Apple will reportedly ditch the Lightning connector in favor of USB-C in its 2023 iPhone lineup. Apple loves its proprietary technologies, and the Lightning connector is no different. Introduced in 2012, it is available on all current iPhones for charging and connecting to external monitors, cameras and other peripherals. While speculations about Apple ditching the Lightning port and adopting USB-C have been a common theme over the past several years, it hasn’t happened until now.

While iPhones do not officially ship with USB-C ports, some enterprising modders have been taking matters into their own hands and adding the much-wanted feature to Apple‘s smartphones by themselves. Late last year, a Swiss YouTuber named Ken Pillonel added a USB-C port to an iPhone X after getting tired of waiting for Apple to make the switch. Then, earlier this year, Chinese DIY enthusiast Yang Changshun modified a standard iPhone 13 Pro Max with a USB-C port alongside a slew of other hardware features, such as a 3.5mm headphone socket, dual fans and a larger battery.

Related: Will The iPhone 14 Have USB-C? Here’s Everything We Know

In a tweet on Wednesday, TF International Securities analyst and prolific tipster Ming-Chi Kuo claimed that Apple will switch from the Lightning port to USB-C for its 2023 iPhone lineup. According to Kuo, the new port could improve the iPhone’s data-syncing and charging speeds, although the extent of those improvements would depend on software support in iOS. Kuo also said that suppliers of USB-C components, such as IC controllers and connectors, could benefit substantially following the switch, thanks to “vast orders” from Apple for iPhones and associated accessories. If Kuo’s information is correct, the iPhone 15 lineup will be the first to ship with USB-C ports, while this year’s iPhone 14-series will still retain its Lightning connectors.

Apple Might Have Been Forced Into Using USB-C

Kuo’s tweet comes several months after the European Commission announced new legislation to mandate USB-C as the universal charging standard for consumer tech gadgets. The ruling only affects iPhones for the most part, as most Android devices already use USB-C (although some entry-level devices still use microUSB). Apple has already shifted its MacBooks and most of its iPads to USB-C (Thunderbolt), while iPhones remain the last Lightning holdout. That, however, will now change if Kuo’s latest tweet is anything to go by.

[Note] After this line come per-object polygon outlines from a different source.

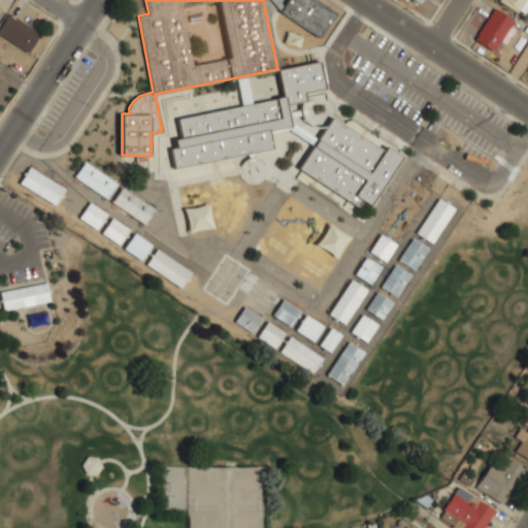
[(287,0),(279,10),(319,37),(336,12),(318,0),(287,0)]
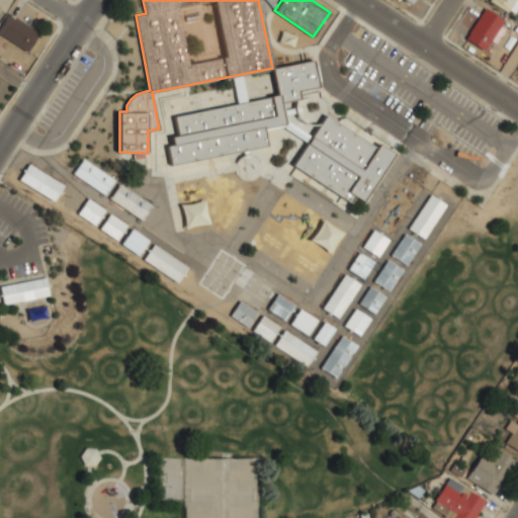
[(517,0),(490,0),(514,14),(517,7),(517,0)]
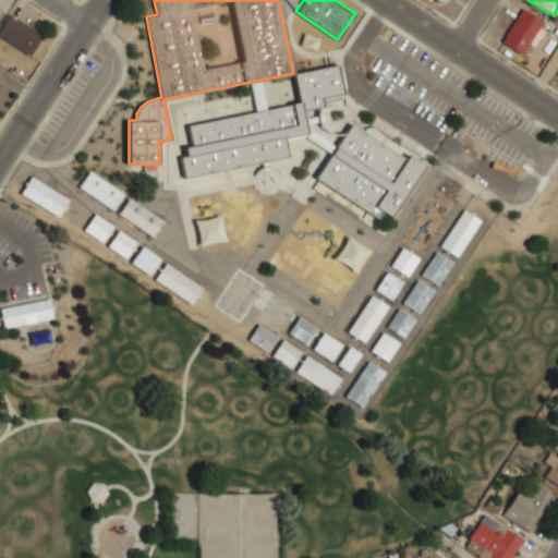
[(533,36),(540,41),(547,32),(541,27),(544,23),(525,8),(499,38),(519,55),(533,36)]
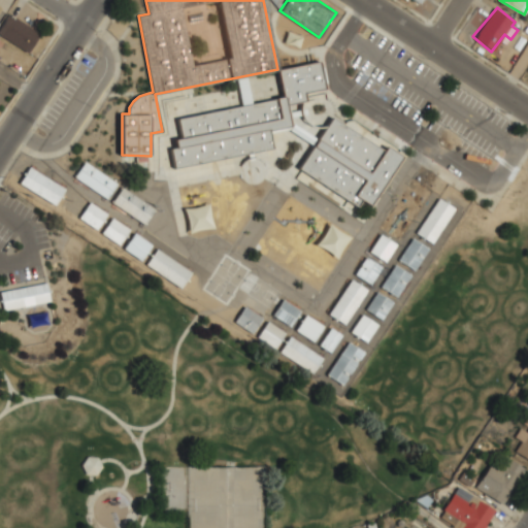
[(0,26),(0,35),(27,53),(39,34),(7,14),(0,26)]
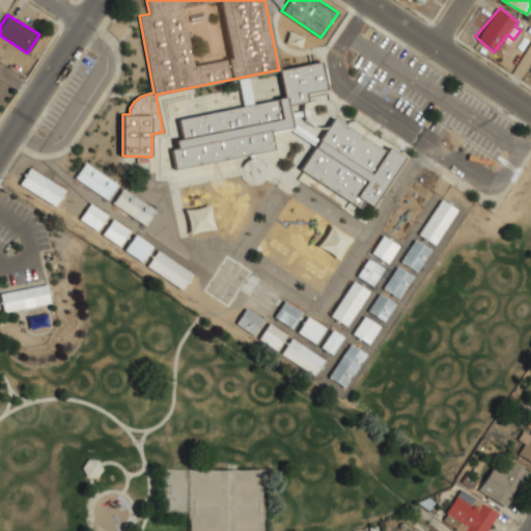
[(279,70),(322,59),(328,87),(306,92),(308,101),(288,105),(292,127),(270,132),(274,148),(175,170),(170,148),(178,147),(176,139),(185,137),(180,119),(284,96),(279,70)]
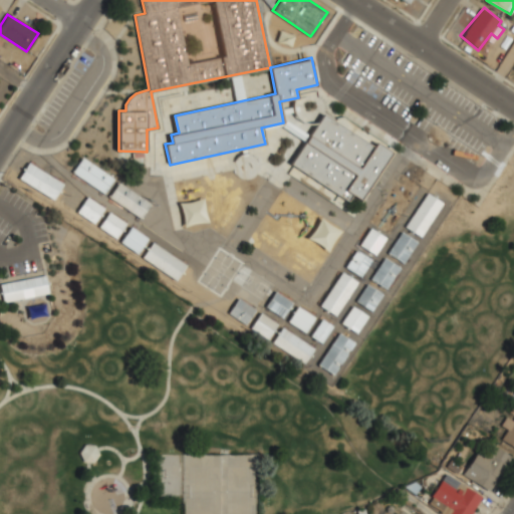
[(291,163),(347,200),(351,194),(360,199),(392,152),(376,142),(373,146),(324,113),(291,163)]
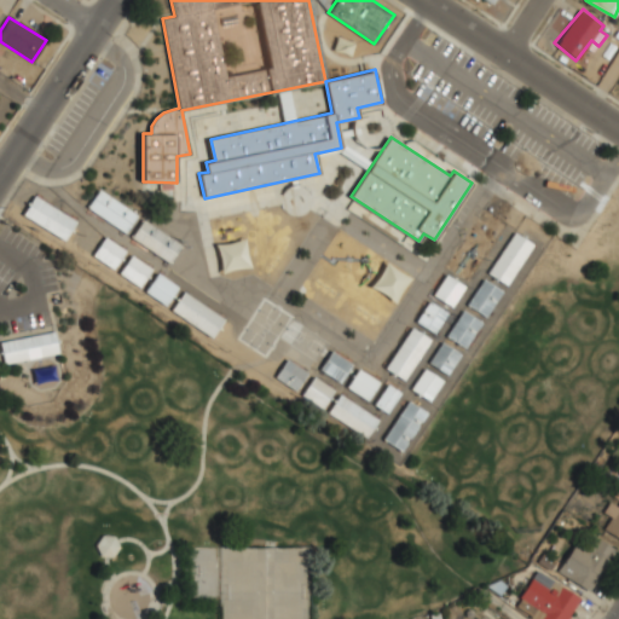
[(88,206),(125,232),(137,214),(100,189),(88,206)]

The latest news is an update on Kuo’s information from last year when he said that iPhones will continue to ship with Lightning ports “in the foreseeable future.” According to Kuo, Apple was hesitant to shift to the global standard as USB-C has a lesser waterproofing specification than Lightning. In addition, switching to it could hurt its MiFi business. However, if the latest information turns out to be correct, Apple has had a change of heart, if only due to the EU legislation.